The same signal can also be sent as a Kafka message to a dedicated signals topic if you'd rather not write to the database. Either way, the connector picks up the signal, snapshots the new table incrementally without blocking the streaming of existing tables, and merges the snapshot back into the main stream. Much nicer than a full restart.

Turn off schema embedding if you don't need it

By default, every Debezium event includes a copy of the schema in the JSON payload. The intent is to let consumers parse messages without an external schema registry. The downside is that the schema can be often a significant part of the payload, and if you control the consumers, you can just share the schema with them directly.

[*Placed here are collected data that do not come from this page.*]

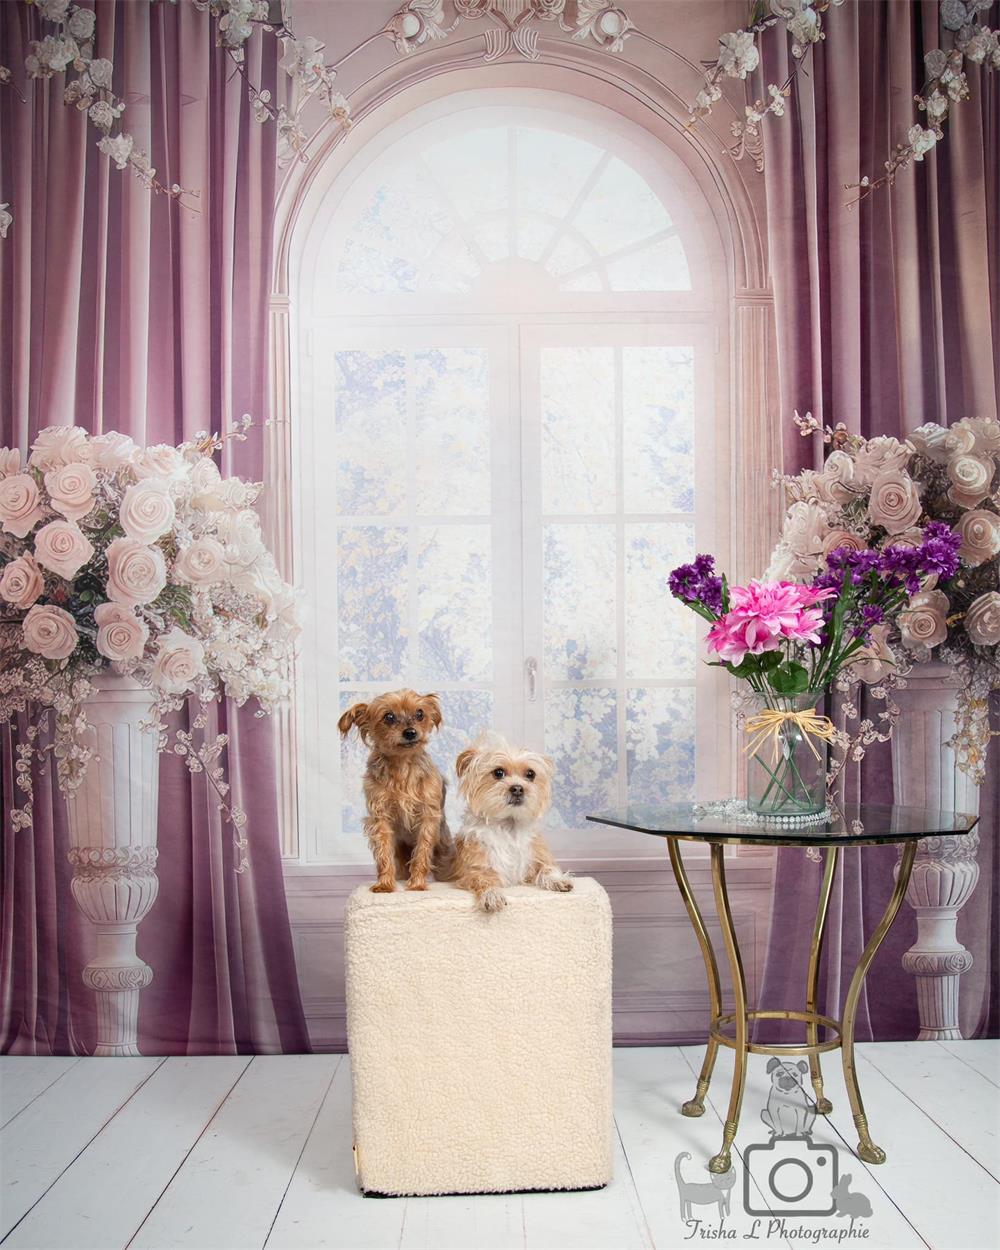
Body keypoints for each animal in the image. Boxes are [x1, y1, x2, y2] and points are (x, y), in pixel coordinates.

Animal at [340, 695, 450, 890]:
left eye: (420, 713)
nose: (410, 732)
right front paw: (384, 884)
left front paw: (417, 884)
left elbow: (422, 850)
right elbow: (383, 851)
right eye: (388, 717)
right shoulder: (380, 817)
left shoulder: (427, 816)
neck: (402, 764)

If your consumers don't actually use the embedded schema, you can turn it off by the following config:

key.converter.schemas.enable=false
value.converter.schemas.enable=false

Max tasks is always 1 for PostgreSQL

This is specific to PostgreSQL, not a limitation of Debezium. There can only be one client reading a given replication slot, which means that you cannot scale Debezium for PostgreSQL by adding more tasks, so always configure just 1 task.

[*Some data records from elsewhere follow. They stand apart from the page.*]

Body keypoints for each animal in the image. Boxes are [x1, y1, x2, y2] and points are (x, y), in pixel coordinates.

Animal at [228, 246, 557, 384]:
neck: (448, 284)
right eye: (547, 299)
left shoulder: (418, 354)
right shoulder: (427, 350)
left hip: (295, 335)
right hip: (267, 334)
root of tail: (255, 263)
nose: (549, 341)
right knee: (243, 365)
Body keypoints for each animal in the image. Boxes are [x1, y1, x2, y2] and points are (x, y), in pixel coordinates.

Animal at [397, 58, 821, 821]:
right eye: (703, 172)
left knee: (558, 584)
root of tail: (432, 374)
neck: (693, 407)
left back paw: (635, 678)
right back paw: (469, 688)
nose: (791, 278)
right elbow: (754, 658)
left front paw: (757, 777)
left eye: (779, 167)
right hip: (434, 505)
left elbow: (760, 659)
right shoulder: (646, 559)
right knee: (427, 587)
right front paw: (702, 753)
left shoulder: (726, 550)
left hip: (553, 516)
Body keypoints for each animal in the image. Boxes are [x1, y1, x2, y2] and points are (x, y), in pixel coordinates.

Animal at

Plan for at-least-once delivery

Debezium gives you at-least-once delivery, not exactly-once. On connector restart, on rebalance, and on most kinds of failure, you can see duplicate events on the topic. Always make sure that your consumers are aware of that and are able to either have deduplication mechanism or idempotent processing of events.

Mind your partition keys

Kafka guarantees ordering only within a partition. Debezium picks the partition based on the event key, which by default is the primary key of the source table, so events for the same row arrive in order, which is usually what you want.

Logs are how you debug everything

MSK Connect lets you enable connector logs to CloudWatch, S3, or Kinesis Firehose and I cannot recommend enabling those high enough. Failure modes for these connectors are not always obvious and the logs are particularly helpful when you're first setting all stuff up. Connection failures to RDS, IAM auth issues with MSK, plugin loading errors, and replication slot conflicts all show up there with reasonably clear messages. Though there are still cases where logs are a bit cryptic, but that's another problem.

Summary

MSK Connect with Debezium is a solid CDC setup once you get past the initial wiring, but there are enough small details to stay on top of that the path from "got it running" to "comfortable in production" takes longer than you'd expect. Heartbeats, signals, schema embedding, the single-task limit, at-least-once delivery, partition keys, and logging are the seven things I'd make sure to address before considering this kind of pipeline production-ready. Thanks for reading!